▶ About this task:
Show me each line of the listing below where the word "acesso" appears.

▶ Material for this task:
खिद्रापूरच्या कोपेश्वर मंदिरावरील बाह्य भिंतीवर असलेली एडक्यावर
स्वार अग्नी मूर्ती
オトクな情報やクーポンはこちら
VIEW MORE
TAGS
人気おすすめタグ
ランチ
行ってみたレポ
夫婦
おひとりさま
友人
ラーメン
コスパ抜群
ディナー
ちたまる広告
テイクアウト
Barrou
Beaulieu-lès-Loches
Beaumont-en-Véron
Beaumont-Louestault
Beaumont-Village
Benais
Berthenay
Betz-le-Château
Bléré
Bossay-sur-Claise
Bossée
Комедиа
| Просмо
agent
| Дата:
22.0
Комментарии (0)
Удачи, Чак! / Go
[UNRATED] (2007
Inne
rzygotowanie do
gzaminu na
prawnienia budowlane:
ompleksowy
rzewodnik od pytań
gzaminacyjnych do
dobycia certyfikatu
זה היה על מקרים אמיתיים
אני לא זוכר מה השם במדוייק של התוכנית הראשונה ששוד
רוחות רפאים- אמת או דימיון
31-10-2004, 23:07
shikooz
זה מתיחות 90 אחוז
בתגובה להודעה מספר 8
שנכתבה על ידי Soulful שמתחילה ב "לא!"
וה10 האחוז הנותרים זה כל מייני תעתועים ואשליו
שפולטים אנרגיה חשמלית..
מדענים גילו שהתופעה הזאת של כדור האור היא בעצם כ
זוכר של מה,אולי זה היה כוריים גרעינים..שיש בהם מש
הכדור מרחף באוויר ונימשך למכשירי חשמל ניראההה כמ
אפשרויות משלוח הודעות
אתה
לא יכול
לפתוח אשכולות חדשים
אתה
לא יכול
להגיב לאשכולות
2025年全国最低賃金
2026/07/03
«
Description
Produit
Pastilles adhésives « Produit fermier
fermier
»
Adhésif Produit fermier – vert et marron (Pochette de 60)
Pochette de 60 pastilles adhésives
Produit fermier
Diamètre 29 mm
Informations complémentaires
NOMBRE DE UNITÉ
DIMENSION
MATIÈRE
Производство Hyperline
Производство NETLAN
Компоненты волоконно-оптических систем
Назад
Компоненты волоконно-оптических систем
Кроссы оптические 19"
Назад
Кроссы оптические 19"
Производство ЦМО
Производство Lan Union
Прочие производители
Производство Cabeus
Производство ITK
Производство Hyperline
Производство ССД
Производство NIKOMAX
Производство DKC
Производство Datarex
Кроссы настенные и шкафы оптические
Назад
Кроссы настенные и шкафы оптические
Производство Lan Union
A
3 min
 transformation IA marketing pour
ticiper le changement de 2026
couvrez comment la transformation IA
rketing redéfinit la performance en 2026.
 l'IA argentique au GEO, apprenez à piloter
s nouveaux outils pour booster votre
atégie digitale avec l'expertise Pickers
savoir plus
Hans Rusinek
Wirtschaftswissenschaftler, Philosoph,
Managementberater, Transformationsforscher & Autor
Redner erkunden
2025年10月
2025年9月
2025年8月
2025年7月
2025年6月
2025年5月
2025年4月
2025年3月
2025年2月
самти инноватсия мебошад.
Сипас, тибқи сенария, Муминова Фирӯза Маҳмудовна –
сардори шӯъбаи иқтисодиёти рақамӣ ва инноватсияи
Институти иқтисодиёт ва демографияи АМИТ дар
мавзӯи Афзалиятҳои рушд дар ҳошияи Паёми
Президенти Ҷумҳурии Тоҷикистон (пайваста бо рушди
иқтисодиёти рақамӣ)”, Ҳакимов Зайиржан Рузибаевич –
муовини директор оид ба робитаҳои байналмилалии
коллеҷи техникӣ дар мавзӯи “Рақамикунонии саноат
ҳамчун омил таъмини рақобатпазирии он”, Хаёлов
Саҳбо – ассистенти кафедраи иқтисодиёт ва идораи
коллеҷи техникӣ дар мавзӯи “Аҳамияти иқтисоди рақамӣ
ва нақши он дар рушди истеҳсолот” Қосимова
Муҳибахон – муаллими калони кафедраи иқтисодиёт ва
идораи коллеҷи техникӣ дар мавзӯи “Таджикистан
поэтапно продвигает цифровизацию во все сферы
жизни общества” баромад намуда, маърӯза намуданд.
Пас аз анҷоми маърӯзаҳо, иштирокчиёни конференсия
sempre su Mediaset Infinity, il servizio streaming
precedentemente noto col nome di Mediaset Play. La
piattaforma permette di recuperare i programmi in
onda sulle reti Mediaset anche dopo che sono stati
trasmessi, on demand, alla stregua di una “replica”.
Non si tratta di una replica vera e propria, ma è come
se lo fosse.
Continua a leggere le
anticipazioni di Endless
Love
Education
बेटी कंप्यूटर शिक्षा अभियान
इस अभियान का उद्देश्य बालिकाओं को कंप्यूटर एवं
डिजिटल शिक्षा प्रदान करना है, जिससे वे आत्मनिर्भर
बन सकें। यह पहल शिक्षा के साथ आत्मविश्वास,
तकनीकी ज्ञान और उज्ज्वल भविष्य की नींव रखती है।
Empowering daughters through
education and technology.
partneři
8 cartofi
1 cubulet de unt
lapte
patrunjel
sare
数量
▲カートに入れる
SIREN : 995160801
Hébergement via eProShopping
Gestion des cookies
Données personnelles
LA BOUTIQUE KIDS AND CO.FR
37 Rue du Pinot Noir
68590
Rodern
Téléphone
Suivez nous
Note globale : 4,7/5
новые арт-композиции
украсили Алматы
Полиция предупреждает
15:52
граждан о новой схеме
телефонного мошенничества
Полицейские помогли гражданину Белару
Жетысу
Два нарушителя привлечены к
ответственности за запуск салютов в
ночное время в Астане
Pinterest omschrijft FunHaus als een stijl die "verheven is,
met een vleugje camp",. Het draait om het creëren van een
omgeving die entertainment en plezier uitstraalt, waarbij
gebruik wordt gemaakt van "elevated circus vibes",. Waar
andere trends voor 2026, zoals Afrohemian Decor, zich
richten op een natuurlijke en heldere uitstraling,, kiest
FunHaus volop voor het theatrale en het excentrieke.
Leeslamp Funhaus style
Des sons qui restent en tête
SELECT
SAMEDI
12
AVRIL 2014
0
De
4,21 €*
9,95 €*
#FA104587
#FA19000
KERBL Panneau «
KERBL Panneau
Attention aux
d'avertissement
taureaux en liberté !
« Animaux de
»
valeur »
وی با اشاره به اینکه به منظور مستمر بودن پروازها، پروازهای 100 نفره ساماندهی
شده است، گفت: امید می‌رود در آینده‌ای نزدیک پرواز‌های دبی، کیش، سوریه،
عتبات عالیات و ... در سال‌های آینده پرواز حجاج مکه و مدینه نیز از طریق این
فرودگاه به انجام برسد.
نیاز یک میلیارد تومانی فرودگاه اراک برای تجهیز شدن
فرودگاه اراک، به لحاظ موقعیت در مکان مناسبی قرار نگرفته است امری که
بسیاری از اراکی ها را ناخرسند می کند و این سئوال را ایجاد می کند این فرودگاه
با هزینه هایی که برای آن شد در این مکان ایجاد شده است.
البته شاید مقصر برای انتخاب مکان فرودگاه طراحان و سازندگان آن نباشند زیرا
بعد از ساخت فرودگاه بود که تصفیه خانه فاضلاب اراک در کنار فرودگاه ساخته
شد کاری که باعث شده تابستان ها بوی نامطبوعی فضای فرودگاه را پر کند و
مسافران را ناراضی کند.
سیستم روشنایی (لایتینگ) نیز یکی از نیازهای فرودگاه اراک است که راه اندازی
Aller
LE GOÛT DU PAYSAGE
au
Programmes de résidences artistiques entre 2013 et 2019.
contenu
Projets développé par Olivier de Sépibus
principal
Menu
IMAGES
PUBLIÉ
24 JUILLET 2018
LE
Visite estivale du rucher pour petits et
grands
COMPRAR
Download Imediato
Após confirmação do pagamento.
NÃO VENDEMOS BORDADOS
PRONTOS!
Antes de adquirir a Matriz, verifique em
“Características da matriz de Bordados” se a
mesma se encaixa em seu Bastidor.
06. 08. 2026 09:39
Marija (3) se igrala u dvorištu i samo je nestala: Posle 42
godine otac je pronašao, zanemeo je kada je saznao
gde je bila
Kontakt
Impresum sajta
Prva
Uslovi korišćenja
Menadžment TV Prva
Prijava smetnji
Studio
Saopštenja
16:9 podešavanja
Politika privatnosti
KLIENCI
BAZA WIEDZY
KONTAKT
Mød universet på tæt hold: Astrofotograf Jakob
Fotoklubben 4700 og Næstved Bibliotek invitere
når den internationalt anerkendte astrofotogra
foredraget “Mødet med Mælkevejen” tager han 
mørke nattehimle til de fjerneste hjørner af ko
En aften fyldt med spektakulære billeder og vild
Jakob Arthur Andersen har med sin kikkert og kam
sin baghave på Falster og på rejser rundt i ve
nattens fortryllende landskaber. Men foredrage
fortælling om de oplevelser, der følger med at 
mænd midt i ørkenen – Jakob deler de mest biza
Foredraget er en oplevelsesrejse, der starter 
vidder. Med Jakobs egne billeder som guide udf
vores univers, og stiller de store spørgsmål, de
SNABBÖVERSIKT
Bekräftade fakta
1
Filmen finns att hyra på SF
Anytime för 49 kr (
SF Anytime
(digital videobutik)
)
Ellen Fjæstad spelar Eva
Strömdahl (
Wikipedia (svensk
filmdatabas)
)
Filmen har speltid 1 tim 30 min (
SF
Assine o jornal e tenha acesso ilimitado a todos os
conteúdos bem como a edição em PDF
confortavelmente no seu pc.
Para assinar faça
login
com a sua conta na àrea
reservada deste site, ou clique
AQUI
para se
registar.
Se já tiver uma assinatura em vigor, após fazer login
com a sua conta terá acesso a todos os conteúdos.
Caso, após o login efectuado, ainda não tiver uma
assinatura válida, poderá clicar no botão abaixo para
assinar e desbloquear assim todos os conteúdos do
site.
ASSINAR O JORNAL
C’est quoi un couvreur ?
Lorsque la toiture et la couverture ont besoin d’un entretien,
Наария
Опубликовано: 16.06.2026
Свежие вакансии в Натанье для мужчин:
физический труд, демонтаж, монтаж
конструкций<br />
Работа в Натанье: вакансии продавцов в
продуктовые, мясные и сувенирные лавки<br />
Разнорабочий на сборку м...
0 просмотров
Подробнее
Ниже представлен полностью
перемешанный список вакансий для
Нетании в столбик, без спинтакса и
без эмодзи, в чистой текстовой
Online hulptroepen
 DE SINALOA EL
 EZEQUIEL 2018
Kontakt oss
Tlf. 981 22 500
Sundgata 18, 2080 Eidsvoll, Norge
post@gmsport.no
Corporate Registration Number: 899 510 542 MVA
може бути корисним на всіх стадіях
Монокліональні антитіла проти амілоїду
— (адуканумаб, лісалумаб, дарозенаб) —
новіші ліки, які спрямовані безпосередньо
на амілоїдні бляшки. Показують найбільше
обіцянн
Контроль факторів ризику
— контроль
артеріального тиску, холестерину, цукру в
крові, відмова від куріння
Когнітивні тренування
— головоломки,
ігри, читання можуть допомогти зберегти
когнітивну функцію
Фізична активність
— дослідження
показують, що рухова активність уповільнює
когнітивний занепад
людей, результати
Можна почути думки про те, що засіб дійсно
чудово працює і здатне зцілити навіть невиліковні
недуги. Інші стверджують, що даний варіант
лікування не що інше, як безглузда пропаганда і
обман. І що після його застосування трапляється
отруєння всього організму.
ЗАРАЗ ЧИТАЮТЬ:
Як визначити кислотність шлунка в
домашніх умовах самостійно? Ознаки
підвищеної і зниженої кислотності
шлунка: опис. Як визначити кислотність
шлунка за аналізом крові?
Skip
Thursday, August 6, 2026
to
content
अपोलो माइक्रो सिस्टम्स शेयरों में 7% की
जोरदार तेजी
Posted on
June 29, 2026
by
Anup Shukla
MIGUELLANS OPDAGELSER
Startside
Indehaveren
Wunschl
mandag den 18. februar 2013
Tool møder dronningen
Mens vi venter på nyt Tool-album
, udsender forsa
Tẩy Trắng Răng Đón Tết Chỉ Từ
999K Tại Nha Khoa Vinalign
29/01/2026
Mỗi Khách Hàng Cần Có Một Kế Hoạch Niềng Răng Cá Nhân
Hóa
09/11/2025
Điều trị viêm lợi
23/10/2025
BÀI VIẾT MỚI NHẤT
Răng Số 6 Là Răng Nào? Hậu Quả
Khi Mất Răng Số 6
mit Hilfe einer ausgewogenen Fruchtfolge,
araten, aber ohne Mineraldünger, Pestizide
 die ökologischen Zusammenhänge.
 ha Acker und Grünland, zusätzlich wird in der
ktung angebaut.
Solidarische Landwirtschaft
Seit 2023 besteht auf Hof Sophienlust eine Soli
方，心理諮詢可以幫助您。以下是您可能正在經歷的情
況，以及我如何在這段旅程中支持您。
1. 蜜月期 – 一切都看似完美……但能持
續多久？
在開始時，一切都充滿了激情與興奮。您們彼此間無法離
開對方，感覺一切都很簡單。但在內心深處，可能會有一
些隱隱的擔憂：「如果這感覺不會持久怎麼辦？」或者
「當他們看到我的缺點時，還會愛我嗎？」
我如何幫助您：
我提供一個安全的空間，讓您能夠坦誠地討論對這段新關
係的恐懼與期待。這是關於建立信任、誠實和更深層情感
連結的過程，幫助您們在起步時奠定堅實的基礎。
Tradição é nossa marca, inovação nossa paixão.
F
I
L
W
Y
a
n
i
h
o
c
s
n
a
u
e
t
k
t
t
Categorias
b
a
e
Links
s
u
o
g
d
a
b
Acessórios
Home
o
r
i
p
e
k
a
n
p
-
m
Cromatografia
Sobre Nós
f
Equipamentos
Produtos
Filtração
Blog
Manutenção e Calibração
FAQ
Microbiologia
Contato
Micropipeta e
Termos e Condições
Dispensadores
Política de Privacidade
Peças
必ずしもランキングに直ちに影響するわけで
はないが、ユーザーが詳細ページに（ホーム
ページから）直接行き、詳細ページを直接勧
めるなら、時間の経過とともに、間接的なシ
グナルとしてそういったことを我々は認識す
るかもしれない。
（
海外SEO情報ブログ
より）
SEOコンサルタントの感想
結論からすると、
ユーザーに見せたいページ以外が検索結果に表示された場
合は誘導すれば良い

▶ Exercise solution:
Assine o jornal e tenha acesso ilimitado a todos os
com a sua conta terá acesso a todos os conteúdos.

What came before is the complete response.